Sortir de l'enclave

Mis à jour le 25.11.21

3 min de lecture

Reportage à l'école Pagnol de Nice où les élèves problématisent leur cadre de vie

Problématiser son cadre de vie c’est le défi relevé par les CM1/CM2 de l’école Pagnol à Nice (Alpes-Maritimes).

À l’issue de l’heure de géographie, il ne fait aucun doute pour Lyes que « l’Ariane est un quartier périphérique au nord-est de Nice ». Une certitude qui demande encore à être éclairée par les questions construites par la classe en fin de séance. Certaines pour comprendre le présent : « C’est quoi habiter dans un quartier périphérique ? », « L’Ariane est-elle enclavée ? ». Mais Ahmed pointe également qu’ « on interroge le futur » : « Peut-on changer la ville ? », « Comment rénover le quartier de l’Ariane ? ». Serge Battu, formateur et enseignant de cette classe de REP+, considère l’objectif visé pour cette séance inaugurale « ambitieuse » en bonne voie : faire que les élèves passent d’un espace vécu à un espace « analysé », en construisant des « notions compliquées de géographie urbaine : le rapport centre-périphérie, les questions d’enclavement et de mobilité… ». Un passage qui ne va pas de soi car l’enseignant le concède, « la première difficulté est de disposer de documents qui partent du contexte de l’élève ». Impossibles à trouver tels quels dans un manuel, il faut se résoudre à les collecter soi-même.

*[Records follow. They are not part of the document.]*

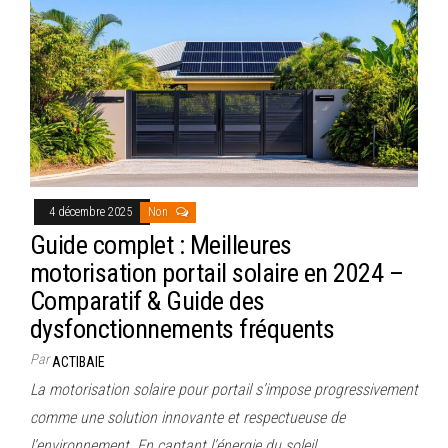
4 décembre 2025
Non
Guide complet : Meilleures
motorisation portail solaire en 2024 –
Comparatif & Guide des
dysfonctionnements fréquents
Par
ACTIBAIE
La motorisation solaire pour portail s’impose progressivement
comme une solution innovante et respectueuse de
l’environnement. En captant l’énergie du soleil…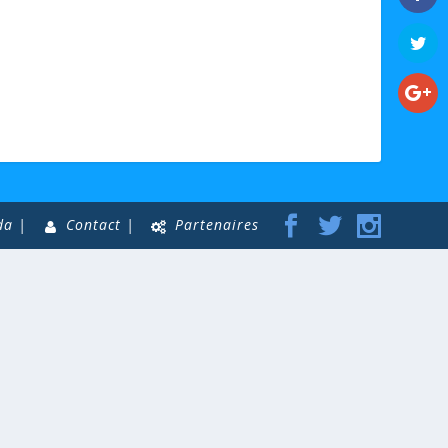
da |
Contact |
Partenaires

Vers la prise de conscience citoyenne

C’est donc à l’étude d’un tel recueil documentaire que les élèves se consacrent d’abord. Première étape, qui renforce leurs compétences de lecteur, en identifier les différents types : photographies du quartier, schéma sur la gentrification, carte de Nice, témoignages d’habitants, article de presse... Puis vient le temps de la description et des analyses. Sur une photo, Ahmed reconnaît « l’usine là-bas qui fait de la fumée, où on met les déchets dedans et où on les brûle », ce qui permet de chauffer les immeubles du quartier précise le maître. Sur le cliché d’un défilé d’adultes du quartier, Mariale reconnaît « une manifestation, quand beaucoup de gens viennent pour avoir des choses » : « Ils veulent le tram à l’Ariane parce que le bus c’est trop long pour aller en centre-ville ». La mise en correspondance des documents enrichit la compréhension de problématiques vécues. Elle génère des questionnements sur le droit à l’accès aux transports publics dans toute la ville, l’isolement social autant que physique de l’Ariane, « quartier modeste » en regard d’un centre « très cher ». « Habiter à l’Ariane » est alors pris comme objet d’étude plutôt que comme une évidence vécue. A l’issue de ces lectures collectives, Serge Battu propose de relever les mots importants puis de confronter ces choix en petits groupes : « Périphérie, tu connais pas ? – Si, mais je veux le retenir ». La mise en commun permet de regrouper les mots-clés relevés. Dans l’ensemble « périphérie, enclave, marginaliser, inégalités », Lyes relève que « c’est la même idée, ça veut tous dire « exclus » ». Les questions conçues pour donner un titre à la liasse documentaire « constituent finalement notre travail de géographie en CM1/CM2 », conclut l’enseignant. Et la séquence complète de géographie permettra de « faire de la lecture, du vocabulaire, de la production d’écrits, de la grammaire… sans cloisonner les disciplines, au risque de faire passer la géographie à la trappe par manque de temps ».